Op de laatste dag van de vakantie moesten we ons langzaamaan klaar maken voor de terugreis en de spullen pakken. Dat moest een beetje slim gebeuren, want er zat nog een bootreis en een overnachting in Denemarken tussen voor we weer thuis waren. Jasper was ’s ochtends weer gaan fietsen en ik werkte wat foto’s bij achter de pc. Grote plannen hadden we niet meer die laatste dag. ’s Middags wandelden we naar het plekje waar we eerder die week bosbessen waren wezen plukken. We plukten er zóveel dat we de komende week bosbessen kunnen eten. Elke dag. Heel veel.
Aan het einde van de middag dronken we ons laatste glaasje wijn in de zon en zaten stiekem een beetje te balen dat het er alweer op zat.
De volgende ochtend ging de wekker al vroeg. Maar ik was al ruim voor die tijd wakker na een erg onrustige nacht met wc-gangers en uit-bed-vallers. Netjes op tijd stapten we om 7.45 uur in de auto met nog ruim vier uur rijden voor de boeg. Uiterlijk 13.30 uur moesten we inchecken bij de boot. We hadden de nodige reservetijd om nog ergens te stoppen… Of om overgeefsel op te ruimen… Héél.véél.overgeefsel… We reden een poosje op een bochtige weg en meerdermalen had ik aan de dames op de achterbank gevraagd of alles nog goed was. “Jahoor, niks aan de hand”. En toen spuugde Renske dus naast het zakje en de hele auto onder.
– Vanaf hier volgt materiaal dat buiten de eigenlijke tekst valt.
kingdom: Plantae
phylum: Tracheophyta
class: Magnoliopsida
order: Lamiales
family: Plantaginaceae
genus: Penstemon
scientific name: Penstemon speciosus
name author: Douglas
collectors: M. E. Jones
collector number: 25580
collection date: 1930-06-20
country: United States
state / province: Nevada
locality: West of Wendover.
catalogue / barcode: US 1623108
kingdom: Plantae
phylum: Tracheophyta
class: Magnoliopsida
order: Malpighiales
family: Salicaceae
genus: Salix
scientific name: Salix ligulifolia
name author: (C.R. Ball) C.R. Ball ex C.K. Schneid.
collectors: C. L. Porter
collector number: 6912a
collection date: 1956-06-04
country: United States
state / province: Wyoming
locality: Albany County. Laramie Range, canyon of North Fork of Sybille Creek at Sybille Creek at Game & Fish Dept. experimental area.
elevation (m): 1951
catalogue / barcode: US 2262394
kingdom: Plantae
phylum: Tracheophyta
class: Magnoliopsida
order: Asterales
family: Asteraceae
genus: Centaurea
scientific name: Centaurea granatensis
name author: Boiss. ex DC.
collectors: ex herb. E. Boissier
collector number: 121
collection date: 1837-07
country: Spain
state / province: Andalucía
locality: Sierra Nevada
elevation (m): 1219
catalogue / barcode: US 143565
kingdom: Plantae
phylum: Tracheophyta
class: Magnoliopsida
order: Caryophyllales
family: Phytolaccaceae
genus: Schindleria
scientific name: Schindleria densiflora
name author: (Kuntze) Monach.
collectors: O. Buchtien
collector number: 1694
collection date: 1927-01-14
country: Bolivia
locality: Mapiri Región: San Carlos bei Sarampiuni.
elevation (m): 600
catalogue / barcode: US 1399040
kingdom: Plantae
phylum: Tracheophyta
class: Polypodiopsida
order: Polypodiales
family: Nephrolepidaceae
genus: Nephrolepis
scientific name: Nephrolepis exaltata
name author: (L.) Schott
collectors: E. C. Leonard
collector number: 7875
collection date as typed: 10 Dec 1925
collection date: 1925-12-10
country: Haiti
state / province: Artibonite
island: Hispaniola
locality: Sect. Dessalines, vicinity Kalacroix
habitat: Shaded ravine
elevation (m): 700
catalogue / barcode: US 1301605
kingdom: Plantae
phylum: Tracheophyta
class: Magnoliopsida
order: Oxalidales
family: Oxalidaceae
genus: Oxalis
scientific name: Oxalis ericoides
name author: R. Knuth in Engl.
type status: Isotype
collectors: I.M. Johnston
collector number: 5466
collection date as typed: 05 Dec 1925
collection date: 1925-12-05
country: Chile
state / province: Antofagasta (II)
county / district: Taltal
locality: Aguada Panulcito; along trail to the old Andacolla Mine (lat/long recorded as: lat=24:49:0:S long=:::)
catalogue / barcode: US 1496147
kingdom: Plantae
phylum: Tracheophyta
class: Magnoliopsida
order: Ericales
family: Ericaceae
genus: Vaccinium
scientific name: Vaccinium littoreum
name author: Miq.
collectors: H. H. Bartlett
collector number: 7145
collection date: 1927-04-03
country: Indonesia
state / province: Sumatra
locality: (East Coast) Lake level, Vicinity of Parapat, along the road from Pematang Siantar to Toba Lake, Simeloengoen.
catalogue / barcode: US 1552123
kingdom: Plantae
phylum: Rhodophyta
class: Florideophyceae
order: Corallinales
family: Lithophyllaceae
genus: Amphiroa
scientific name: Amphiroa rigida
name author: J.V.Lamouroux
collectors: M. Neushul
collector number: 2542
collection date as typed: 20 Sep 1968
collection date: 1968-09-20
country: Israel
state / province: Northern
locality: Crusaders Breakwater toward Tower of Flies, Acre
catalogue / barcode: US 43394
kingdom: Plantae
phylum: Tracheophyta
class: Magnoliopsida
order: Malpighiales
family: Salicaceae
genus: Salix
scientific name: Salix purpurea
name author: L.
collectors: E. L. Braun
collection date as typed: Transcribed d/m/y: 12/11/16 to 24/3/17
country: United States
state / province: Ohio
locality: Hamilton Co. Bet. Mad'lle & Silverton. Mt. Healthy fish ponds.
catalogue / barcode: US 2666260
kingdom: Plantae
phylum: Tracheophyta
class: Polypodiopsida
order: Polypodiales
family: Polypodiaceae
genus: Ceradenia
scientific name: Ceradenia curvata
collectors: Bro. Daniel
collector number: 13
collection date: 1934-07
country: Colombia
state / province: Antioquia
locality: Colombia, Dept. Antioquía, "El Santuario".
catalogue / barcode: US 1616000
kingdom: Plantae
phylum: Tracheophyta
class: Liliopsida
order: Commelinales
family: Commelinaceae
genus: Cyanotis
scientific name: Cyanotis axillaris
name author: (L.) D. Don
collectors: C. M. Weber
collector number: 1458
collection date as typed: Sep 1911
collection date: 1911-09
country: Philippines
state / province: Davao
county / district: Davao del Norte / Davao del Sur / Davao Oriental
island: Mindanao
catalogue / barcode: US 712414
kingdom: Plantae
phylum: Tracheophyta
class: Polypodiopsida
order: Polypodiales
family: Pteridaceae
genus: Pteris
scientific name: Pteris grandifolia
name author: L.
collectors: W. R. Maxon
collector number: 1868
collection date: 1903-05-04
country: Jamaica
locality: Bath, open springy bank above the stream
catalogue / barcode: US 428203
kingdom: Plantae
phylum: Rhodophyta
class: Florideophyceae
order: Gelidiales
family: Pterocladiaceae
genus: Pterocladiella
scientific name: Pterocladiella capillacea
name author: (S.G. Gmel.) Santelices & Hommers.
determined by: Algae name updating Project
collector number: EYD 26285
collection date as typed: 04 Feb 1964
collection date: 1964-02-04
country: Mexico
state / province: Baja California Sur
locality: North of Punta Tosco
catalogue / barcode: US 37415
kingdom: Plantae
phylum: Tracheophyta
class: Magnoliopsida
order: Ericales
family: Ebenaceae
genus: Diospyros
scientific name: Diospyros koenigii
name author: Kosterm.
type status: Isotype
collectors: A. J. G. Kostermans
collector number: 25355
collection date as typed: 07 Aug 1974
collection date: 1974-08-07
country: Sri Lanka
Dat was nog een lekkere autorit.
Van vorig jaar wisten we dat te vroeg inchecken geen goed plan is, omdat je én lang staat te wachten op een plak asfalt én omdat de laatsten als eersten mogen inschepen. Op aanraden van Erwin reden we dan ook even door naar Fort Langesund, waar we een kopje koffie dronken en een kaneelbroodje aten. En dennentakken afsneden om de kotslucht in de auto te maskeren.
Keurig om 13.15 uur sloten we aan de lange rij voor de boot. Voor ons stond een Nederlander met een te hoge auto (met daktent), zodat het eeuwen duurde voor we eindelijk konden inchecken. Tegen die tijd moest er haast gemaakt worden en werd alleen nog naar het kenteken gekeken en de naam mondeling gecontroleerd. In tegenstelling tot de heenreis mochten we nu vlot de boot op. We vonden weer een plekje op het buitendek. Wel in de schaduw ditmaal.
Behalve een Nederlands echtpaar dat veel te dicht bovenop ons kwam zitten en een irritant ruziezoekend Deens jongetje verliep de overtocht weer erg fijn. We lunchten uitgebreid met brood, ei, tomaat, sla en knakworst en de kids vermaakten zich op het speeltoestel met een Nederlands jongetje.
Om 19 uur kwamen we aan in Denemarken, reden volgens traditie naar de Burger King en checkten daarna in bij een hostel in Vra. Dat bleek afgeladen vol te zitten met luidruchtige jeugd, waardoor we ons een beetje misplaatst voelden en het lang duurde voor de kids sliepen. Ik kon wel alvast m’n tafelvoetbal-scales oefenen.
De volgende dag reden we om 9 uur naar huis. Rond Hamburg zou het wel weer druk zijn. En dat was het. Heel. Erg. Druk! Bijna twee uur stonden we er stil. We besloten uiteindelijk de gok te wagen en dan maar dwars door de stad te rijden, maar ook daar was de chaos compleet. Het leverde ons misschien een kwartier tijdwinst op. Maar zo hadden we nog iets van (het lelijke) Hamburg gezien.
Ook rond Bremen was het druk, dus besloten we opnieuw een fastfoodrestaurant op te zoeken. De gele M ditmaal. Het komende jaar zijn we weer klaar met die rotzooi. De files losten wel redelijk op en om 21 uur reden we onze straat in. Onze reis en maand in Noorwegen zaten er weer op!